NAME
Lingua::Stem::UniNE::DE - German stemmer
VERSION
This document describes Lingua::Stem::UniNE::DE v0.08.
SYNOPSIS
use Lingua::Stem::UniNE::DE qw( stem_de );
my $stem = stem_de($word);
# alternate syntax
$stem = Lingua::Stem::UniNE::DE::stem($word);
DESCRIPTION
Light and aggressive stemmers for the German language. The light stemmer removes plural endings and umlauts. The aggressive stemmer also removes inflectional suffixes and additional diacritics.
This module provides the stem
and stem_de
functions for the light stemmer, which are synonymous and can optionally be exported, plus stem_aggressive
and stem_de_aggressive
functions for the light stemmer. They accept a single word and return a single stem.
NOTES
“In proposing stemmers for other languages than English, we think that a ‘light’ stemmer (removing inflections only for noun and adjectives) presents some advantages. […] In German, a few rules may be applied to obtain the plural form of words (e.g., ‘Frau’ into ‘Frauen’ (woman), ‘Bild’ into ‘Bilder’ (picture), ‘Sohn’ into ‘Söhne’ (son), ‘Apfel’ into ‘Äpfel’ (apple)), but the suggested algorithms do not account for person and tense variations, or for the morphological variations used by verbs (we think that indexing verbs for Italian, French or German is not of primary importance compared to nouns and adjectives).” —Jacques Savoy, IR Multilingual Resources at UniNE
“For the German corpus, Porter’s stemmer provided better retrieval performance than did the UniNE scheme (average difference of 3.7% over nine IR models). The difference between these two stemming schemes however was never statistically significant.” —Jacques Savoy, Light Stemming Approaches for the French, Portuguese, German and Hungarian Languages
SEE ALSO
Lingua::Stem::UniNE provides a stemming object with access to all of the implemented University of Neuchâtel stemmers including this one. It has additional features like stemming lists of words.

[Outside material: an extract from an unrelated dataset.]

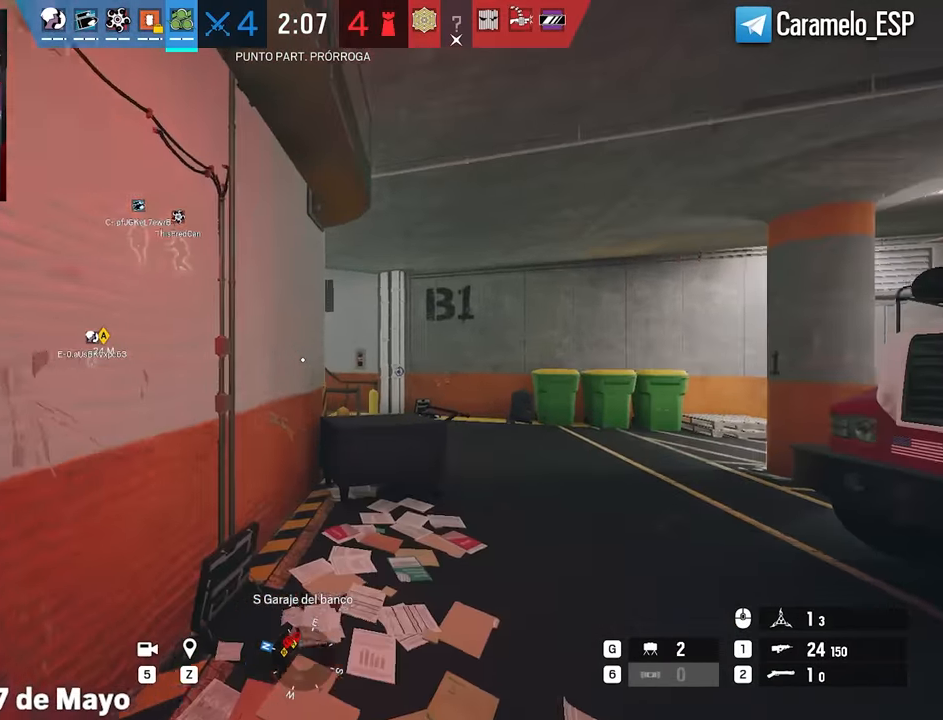
{"keys": ["d", "e"], "mouse": [], "events": [[167, "d", "up"], [400, "d", "down"], [450, "w", "up"], [500, "e", "down"], [500, "shift", "up"]]}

Lingua::Stem::Any provides a unified interface to any stemmer on CPAN, including this one, as well as additional features like normalization, casefolding, and in-place stemming.
This modules is based on stemming algorithms by Jacques Savoy of the University of Neuchâtel and implemented in C (light, aggressive).
AUTHOR
Nick Patch <patch@cpan.org>
This module is brought to you by Shutterstock. Additional open source projects from Shutterstock can be found at code.shutterstock.com.
COPYRIGHT AND LICENSE
© 2014 Shutterstock, Inc.
This library is free software; you can redistribute it and/or modify it under the same terms as Perl itself.